I slept on the problem and came up with some tentative ideas. Firstly, when we are transacting with an organisation (from getting past a registration barrier to download some info, through buying things, to filing tax returns), everything on our screens is about the organisation (much of it irrelevant for our purposes) and nothing is about us. Why can’t our platforms present a prominent avatar representing us, clickable to view and edit information we’ve recorded, and dragable onto register, sign-in or authorise fields in apps or browsers?
Now, there could be infinite variations of ‘me’ depending on how much personal information I want to give away; and the degree of assurance the organisation needs to conduct business with me (of course, it’s entirely possible there could be no overlap). I reckon I could get by with three variations, represented by three personas:
- A pseudonym (I get tired of typing firstname.lastname@example.org just to access a café’s wifi; there are some guilty parties registering for our webinars too!)
- Basic personal information (name, age, sex, address) for organisations I trust, with a need-to-know
- All of the above, maybe more, but (at least, partly) attested by some trusted third party.
Obsessives could be given the ability to define as many options, with as many nuances, as they like; but complexity should be easily ignorable to avoid clutter for the average user.
I think it’s the major operating system providers that need to make this happen: essentially, Apple, Android and Microsoft, preferably in a standard and portable way.
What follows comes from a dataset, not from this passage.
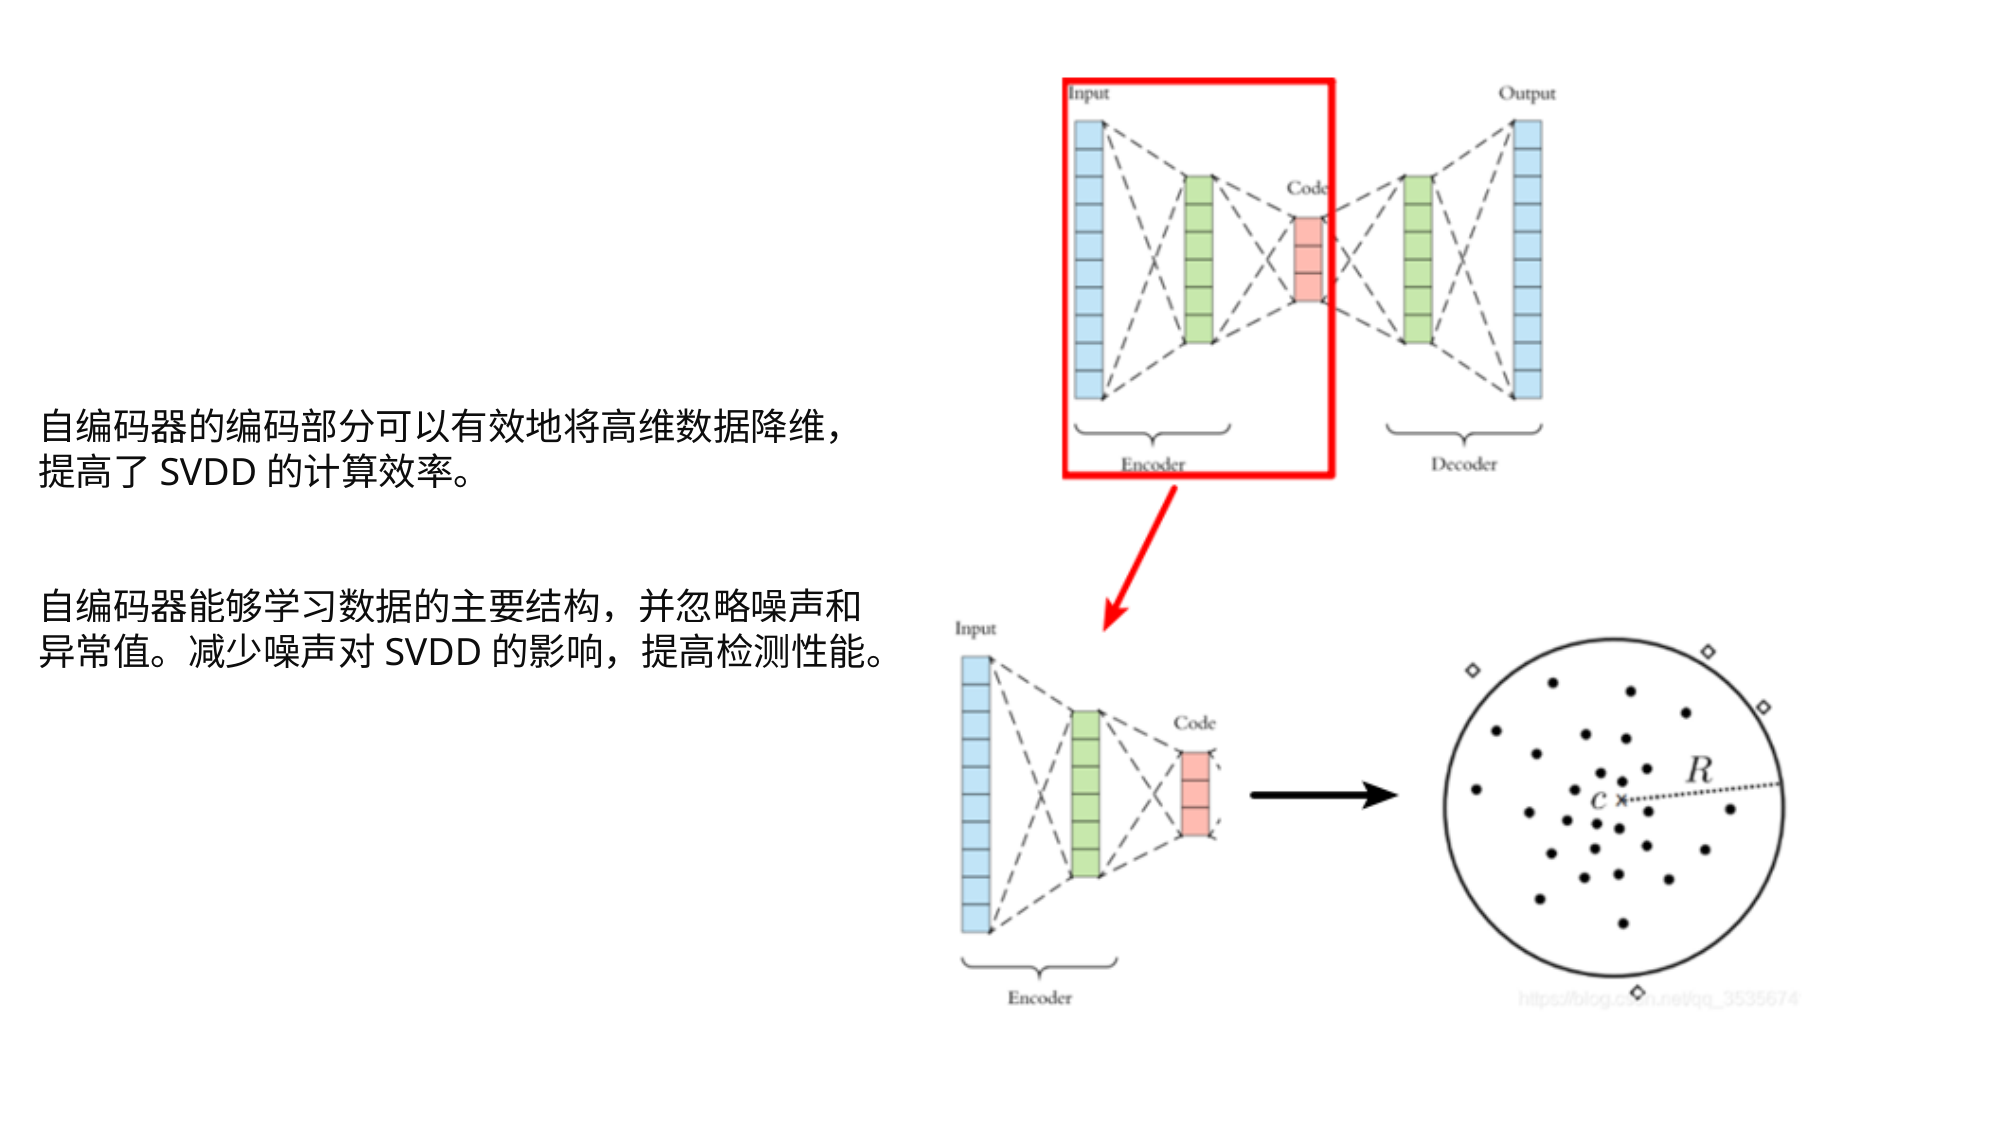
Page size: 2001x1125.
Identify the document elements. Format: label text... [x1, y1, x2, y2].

text_box 自编码器的编码部分可以有效地将高维数据降维，提高了SVDD的计算效率。 自编码器能够学习数据的主要结构，并忽略噪声和异常值。减少噪声对SVDD的影响，提高检测性能。 [23, 395, 884, 681]
picture [930, 42, 1879, 1038]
For each we would set up an ordered list of our preferred authentication methods (PIN, facial recognition, etc) and organisations would declare what is acceptable to them. The system would work out what works for both of us. If the organisation wants anything extra, say some kind of challenge/response, that would be up to them. Hopefully, that would be rare.
The Apple Pay and Google Pay wallets are some way to providing a solution. But sitting above the payment cards and boarding passes there needs to be the concept of persona. At the moment, Apple and Google may be too invested in promulgating their own single customer views to see the need to take this extra step.
I sensed frustration from the panellists that everything was solvable, certainly technically. Governance (e.g. who is liable for what when it all goes wrong?) was taken to be a sticking point. True, but I think we need to put the average user front and centre. Focus groups with mocked-up user experiences would be a good start; we’d be happy to help with that!